Add weekly_harvest.sh wrapper that:
- Runs discover_current_menu.py to fetch this week's 23 active menu slugs
- Runs scrape_live.py with --resume to scrape only new slugs
- Appends timestamped output to /Library/Assets/kiwi/pipeline/logs/
Cron entry added to system crontab:
0 23 * * 0 (every Sunday 23:00)
Logs: /Library/Assets/kiwi/pipeline/logs/purple_carrot_harvest.log
Add three new scripts for Purple Carrot recipe pipeline:
- discover_current_menu.py: fetches this week's active menu slugs from
/plant-based-recipes using requests (server-rendered HTML, no JS needed).
Accumulates slugs across weekly runs for building a recipe corpus over time.
- discover_slugs_categories.py: crawls recipe-category listing pages with
?page=N pagination to discover historical slug inventory. Note: category
archive slugs (past menu items) 404 when scraped live; only use for
identifying currently-featured recipes per category.
- scrape_live.py: updated with --slugs-from flag (load slug inventory from
any parquet, not just the default Wayback one) and fresh-context-per-slug
pattern to bypass Cloudflare session-level bot detection (which fires on
the 2nd+ request in a shared browser context).
Discovery: the live site only renders full ingredient/instruction content for
recipes currently on the active weekly menu. 23/23 current menu recipes
scraped successfully (100% hit rate vs ~1% for archived slugs).
scrape_recipes.py:
- Switch CDX to HTTPS (avoids HTTP 503 rate-limit bucket)
- Restrict product API CDX to 2019–2021 window (pre-HelloFresh instruction stripping)
- Replace inline CDX requests with _cdx_get() helper: retries on 429/503 with
exponential backoff (15s, 30s, 60s, 120s)
- Increase HTML fallback CDX limit from 5 to 10 timestamps
- Bump CDX_DELAY 0.5s → 3.0s and REPLAY_DELAY 1.2s → 2.0s (polite scraping)
- Fix KeyError: 0 on hero_images dict (normalise dict to list before indexing)
discover_wayback.py:
- Switch CDX to HTTPS
scripts/pipeline/log_utils.py (new):
- attach_pipeline_log(script_name): adds a JSON FileHandler to the root logger
writing to /Library/Assets/logs/pipeline/<script>_<ts>.jsonl for Avocet
Turnstone training data ingestion (kiwi#141 / avocet#67)

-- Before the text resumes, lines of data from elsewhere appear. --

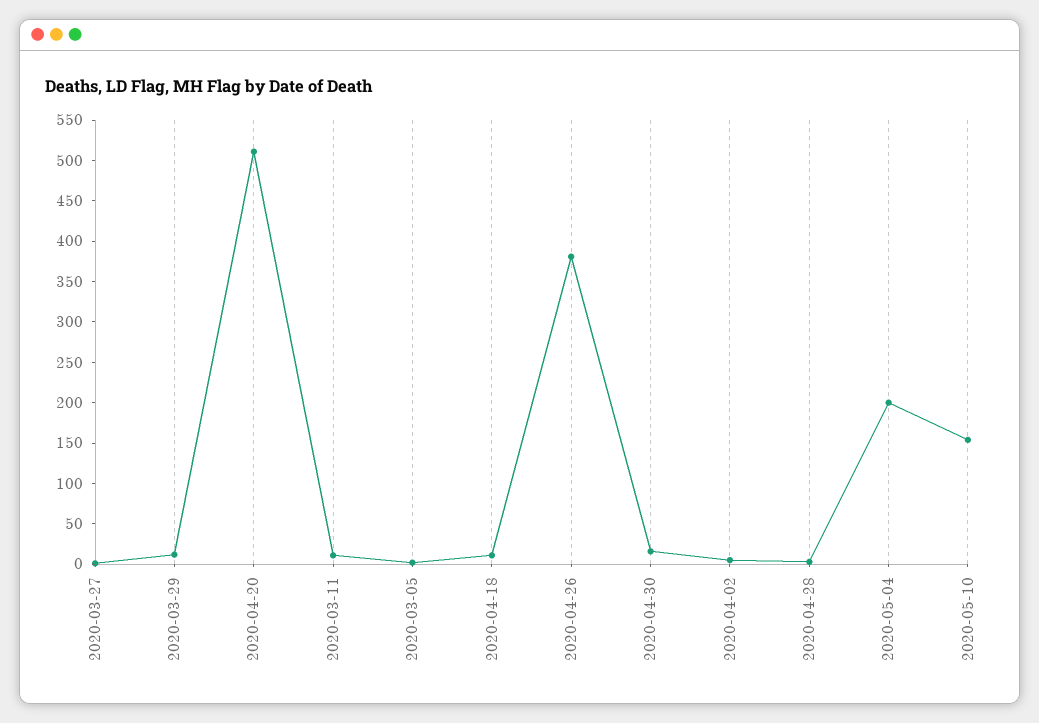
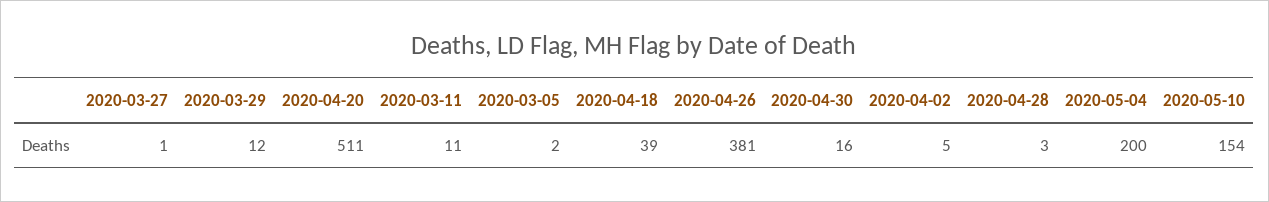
  {
    "2020-03-27": 1,
    "2020-03-29": 12,
    "2020-04-20": 511,
    "2020-03-11": 11,
    "2020-03-05": 2,
-   "2020-04-18": 10,
+   "2020-04-18": 39,
    "2020-04-26": 381,
    "2020-04-30": 16,
    "2020-04-02": 5,
    "2020-04-28": 3,
    "2020-05-04": 200,
    "2020-05-10": 154
  }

discover_wayback.py — enumerates recipe slugs from archived menu API
(/api/v2/menus/<id>) and product API (/api/v1/products/*) plus
recipe-category HTML pages. Writes incremental JSONL manifest to
/Library/Assets/kiwi/pipeline/pc_slugs.jsonl.
scrape_recipes.py — fetches full recipe data per slug using three-tier
fallback: product API JSON (oldest captures first), HTML inline state
(__NEXT_DATA__ / __INITIAL_STATE__), and JSON-LD structured data.
Outputs recipes_purplecarrot.parquet in food.com columnar format so
build_recipe_index.py imports it unchanged. Includes SourceURL column
for recipe attribution UI (kiwi#139). Checkpoints every 50 recipes.
Initial discovery: 158 slugs from menu 1536 + product_api pass.
Re-run discover_wayback.py after archive.org stabilizes to pick up
older slugs from recipe-category pages.
Backlog: live Playwright scraper for post-Wayback recipes (kiwi#137).